I no longer care about pleasing or impressing the woman, but I had hoped I could reason with the Pastor and get him to encourage his flock to mask and vaccinate. That effort ended with me shown to the door (metaphorically) with an admonition to stop virtue signalling. On that score I cannot tell if he really believes that is what I was doing because of his own views, or if he just wanted me gone before I suggested to anyone else he was a tool of the political right.

He is a great guy to have lunch with and discuss movies and TV shows and the split of the Roman Empire and the purpose of the creeds and the differences between Luther and Calvin. I would have never made him look bad to his flock. But I just could not sit back and watch him forward the agenda of the far right and especially the White Evangelical Republican agenda.

Yes, the drunk drivers of COVID are the unvaccinated.

Call a press conference to announce that drinking Drano will not cure or protect you from COVID and that you are refusing to allow the FDA to investigate it.

Follow it up with a press conference where you emphatically deny that the reports of serious injuries and death from ingesting Drano is a cover up of a promising cure and that you urge your GOP friends across the isle to not make this political but clearly state that ingesting Drano is insane.

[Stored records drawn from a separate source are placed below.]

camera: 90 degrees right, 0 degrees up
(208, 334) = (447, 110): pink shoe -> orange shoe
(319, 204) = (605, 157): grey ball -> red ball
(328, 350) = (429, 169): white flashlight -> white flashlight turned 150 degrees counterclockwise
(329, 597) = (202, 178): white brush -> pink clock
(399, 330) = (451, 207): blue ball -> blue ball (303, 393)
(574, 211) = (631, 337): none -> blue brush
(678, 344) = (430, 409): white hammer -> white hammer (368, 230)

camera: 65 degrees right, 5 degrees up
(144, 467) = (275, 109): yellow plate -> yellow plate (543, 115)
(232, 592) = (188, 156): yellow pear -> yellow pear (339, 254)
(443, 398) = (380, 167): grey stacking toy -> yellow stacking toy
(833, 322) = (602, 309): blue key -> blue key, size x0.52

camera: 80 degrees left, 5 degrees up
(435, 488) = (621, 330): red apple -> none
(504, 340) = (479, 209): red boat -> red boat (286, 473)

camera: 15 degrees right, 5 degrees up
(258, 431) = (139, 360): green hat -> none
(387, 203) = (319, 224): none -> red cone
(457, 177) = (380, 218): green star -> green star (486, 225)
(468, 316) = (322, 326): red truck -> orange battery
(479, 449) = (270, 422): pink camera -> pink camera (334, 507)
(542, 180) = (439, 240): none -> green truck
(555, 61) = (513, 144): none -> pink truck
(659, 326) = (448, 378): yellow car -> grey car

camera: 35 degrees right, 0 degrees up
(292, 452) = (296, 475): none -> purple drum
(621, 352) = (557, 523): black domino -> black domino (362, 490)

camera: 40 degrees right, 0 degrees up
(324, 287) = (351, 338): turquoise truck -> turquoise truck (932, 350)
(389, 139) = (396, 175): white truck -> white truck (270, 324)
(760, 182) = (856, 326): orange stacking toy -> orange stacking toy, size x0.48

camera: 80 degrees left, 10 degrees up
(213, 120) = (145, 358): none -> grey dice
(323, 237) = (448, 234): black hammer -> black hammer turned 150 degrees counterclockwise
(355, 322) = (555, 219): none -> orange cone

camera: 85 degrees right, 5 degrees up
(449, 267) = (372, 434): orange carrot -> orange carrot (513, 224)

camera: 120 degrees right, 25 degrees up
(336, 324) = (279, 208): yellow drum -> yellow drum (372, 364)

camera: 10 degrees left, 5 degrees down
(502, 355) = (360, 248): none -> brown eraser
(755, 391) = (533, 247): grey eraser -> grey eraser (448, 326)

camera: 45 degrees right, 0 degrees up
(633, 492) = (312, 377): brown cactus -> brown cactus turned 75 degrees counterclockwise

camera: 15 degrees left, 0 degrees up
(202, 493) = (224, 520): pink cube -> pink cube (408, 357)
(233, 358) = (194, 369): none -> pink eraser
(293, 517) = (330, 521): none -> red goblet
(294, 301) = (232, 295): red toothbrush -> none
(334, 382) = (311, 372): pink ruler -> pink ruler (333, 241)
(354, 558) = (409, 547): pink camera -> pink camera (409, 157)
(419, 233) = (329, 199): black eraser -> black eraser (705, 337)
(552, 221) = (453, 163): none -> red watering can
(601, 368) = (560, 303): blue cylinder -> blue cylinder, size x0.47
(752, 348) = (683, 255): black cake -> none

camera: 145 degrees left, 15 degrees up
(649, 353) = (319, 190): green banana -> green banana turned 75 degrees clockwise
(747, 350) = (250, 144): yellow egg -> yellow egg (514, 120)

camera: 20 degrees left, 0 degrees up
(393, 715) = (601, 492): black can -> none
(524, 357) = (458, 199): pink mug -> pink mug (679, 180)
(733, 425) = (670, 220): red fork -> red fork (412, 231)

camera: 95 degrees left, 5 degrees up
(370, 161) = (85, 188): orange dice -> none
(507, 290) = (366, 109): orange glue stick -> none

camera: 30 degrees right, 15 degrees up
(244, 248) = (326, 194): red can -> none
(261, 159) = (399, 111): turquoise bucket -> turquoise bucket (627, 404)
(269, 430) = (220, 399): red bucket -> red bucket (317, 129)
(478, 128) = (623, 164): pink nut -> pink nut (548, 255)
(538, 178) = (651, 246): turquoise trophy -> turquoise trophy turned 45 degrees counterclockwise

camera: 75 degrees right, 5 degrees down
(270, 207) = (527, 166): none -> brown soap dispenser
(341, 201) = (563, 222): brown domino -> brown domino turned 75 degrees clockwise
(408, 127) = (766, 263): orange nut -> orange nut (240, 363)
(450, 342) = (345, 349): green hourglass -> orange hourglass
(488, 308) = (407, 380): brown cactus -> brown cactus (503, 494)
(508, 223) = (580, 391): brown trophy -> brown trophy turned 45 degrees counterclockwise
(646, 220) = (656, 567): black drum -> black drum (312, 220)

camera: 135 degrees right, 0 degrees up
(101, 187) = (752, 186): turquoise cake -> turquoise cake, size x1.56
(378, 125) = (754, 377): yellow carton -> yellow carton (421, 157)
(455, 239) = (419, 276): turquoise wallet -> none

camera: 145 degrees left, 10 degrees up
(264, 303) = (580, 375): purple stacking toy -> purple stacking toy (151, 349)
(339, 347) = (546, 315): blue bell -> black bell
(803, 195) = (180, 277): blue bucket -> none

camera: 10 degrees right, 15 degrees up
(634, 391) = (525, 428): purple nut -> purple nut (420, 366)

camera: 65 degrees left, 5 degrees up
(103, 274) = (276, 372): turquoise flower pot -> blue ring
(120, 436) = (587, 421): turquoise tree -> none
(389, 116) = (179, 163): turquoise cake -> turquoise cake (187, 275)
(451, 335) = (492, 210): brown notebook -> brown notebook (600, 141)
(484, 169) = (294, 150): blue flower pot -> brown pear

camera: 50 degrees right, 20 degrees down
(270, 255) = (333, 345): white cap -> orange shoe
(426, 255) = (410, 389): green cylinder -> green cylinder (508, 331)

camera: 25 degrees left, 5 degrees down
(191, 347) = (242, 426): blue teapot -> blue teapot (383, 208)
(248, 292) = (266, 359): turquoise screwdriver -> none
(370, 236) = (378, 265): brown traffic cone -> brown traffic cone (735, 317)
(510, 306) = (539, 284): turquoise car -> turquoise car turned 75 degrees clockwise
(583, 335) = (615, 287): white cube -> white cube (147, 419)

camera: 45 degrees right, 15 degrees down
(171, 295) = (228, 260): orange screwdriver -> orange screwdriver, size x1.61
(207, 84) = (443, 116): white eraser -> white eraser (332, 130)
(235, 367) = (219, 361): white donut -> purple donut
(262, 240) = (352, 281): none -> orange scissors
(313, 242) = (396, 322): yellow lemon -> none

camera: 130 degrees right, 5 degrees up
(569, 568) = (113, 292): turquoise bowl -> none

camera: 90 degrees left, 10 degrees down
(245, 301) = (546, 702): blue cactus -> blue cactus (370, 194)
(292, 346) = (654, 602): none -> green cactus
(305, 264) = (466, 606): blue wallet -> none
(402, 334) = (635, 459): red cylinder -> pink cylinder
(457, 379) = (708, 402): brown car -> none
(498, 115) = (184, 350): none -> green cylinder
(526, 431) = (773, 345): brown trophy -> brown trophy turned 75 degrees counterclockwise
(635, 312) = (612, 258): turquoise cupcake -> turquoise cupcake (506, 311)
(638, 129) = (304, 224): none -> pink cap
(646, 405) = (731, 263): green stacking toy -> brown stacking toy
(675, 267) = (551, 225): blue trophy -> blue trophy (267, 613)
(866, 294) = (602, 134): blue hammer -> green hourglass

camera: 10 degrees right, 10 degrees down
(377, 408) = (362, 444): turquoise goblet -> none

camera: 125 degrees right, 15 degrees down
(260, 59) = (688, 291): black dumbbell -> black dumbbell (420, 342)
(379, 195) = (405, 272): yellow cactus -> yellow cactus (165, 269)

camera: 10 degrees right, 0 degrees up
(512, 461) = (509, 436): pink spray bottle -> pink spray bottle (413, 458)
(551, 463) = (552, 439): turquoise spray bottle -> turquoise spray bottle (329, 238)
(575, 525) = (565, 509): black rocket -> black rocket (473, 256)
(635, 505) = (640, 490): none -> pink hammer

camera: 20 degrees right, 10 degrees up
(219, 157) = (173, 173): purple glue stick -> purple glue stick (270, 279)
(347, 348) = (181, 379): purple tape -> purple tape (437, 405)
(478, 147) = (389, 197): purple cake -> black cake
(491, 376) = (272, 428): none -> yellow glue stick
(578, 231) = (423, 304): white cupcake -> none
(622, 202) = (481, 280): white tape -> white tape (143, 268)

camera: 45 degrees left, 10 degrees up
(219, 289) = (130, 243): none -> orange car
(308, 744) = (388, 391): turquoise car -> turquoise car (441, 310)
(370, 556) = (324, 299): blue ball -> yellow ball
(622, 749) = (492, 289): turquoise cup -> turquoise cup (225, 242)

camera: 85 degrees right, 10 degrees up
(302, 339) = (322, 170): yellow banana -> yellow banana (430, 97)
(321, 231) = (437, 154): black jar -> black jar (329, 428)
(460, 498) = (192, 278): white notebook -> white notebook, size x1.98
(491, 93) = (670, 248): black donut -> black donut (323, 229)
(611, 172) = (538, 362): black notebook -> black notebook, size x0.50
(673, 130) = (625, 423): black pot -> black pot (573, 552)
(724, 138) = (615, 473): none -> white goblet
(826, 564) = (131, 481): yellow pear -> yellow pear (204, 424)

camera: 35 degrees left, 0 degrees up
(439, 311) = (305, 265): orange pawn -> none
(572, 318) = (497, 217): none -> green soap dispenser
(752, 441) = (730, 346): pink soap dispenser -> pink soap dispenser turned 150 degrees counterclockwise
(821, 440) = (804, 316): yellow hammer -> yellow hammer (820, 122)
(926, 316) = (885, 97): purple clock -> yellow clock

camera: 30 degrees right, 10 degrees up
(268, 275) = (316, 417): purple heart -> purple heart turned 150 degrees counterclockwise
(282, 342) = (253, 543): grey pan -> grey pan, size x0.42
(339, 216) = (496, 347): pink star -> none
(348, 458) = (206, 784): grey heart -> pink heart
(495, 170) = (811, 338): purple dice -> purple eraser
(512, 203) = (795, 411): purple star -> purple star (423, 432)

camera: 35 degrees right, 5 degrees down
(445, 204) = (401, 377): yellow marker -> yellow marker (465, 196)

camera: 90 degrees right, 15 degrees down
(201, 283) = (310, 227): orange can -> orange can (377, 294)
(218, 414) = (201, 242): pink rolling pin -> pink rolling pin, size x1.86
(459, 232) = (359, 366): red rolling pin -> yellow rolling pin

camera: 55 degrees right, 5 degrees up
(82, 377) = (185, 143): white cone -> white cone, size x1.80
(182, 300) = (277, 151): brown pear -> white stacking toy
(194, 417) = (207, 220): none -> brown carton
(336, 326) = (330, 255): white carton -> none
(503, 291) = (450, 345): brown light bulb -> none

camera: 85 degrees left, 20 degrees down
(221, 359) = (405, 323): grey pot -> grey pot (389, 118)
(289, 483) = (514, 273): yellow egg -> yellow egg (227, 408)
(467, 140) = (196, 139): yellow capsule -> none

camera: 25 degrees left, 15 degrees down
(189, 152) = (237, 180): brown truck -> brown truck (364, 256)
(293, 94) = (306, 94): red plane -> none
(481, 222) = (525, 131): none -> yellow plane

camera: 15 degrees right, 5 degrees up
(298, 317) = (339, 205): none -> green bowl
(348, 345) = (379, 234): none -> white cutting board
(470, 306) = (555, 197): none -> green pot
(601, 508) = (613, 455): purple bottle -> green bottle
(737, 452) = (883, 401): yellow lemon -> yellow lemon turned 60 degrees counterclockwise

I don’t “want them dead”, but I do believe in nature’s “Law of Natural Selection” which, in a nutshell. promotes the survival of the smartest and strongest while culling the weakest and dumbest.

I’ve never believed in that. The entire point of civilization is that the weaker and dumber get a chance to survive and even thrive. It’s not just the “alphas”, the elite.

The thing is, is that these people are not dumb, no more so than average, anyway, I’m sure some are, but certainly not all of them.

What they are are against the notion of civilization. Of working together to accomplish things we cannot accomplish on our own. This has been a tension between those who wanted to live in the towns and those who wanted to live in the hills since the first days of agriculture and animal husbandry. They don’t want to be part of the social contract, and they don’t want others to benefit from it either.

I certainly don’t mind if those who are against the idea of civilization decided to find ways of taking themselves out without harming those around them.

But they still want all the benefits of the social contract, just not the responsibilities. So call them what they are: immature, spoiled children who need to be spanked. Hard.

Heinlein was right. We need Coventry.

Perhaps then state that you are seriously considering laws to make manufacturers and distributors of drain cleaner put their product in safety containers with warning labels on them. And state clearly again that The Government says NOT to ingest large quantities of Drano.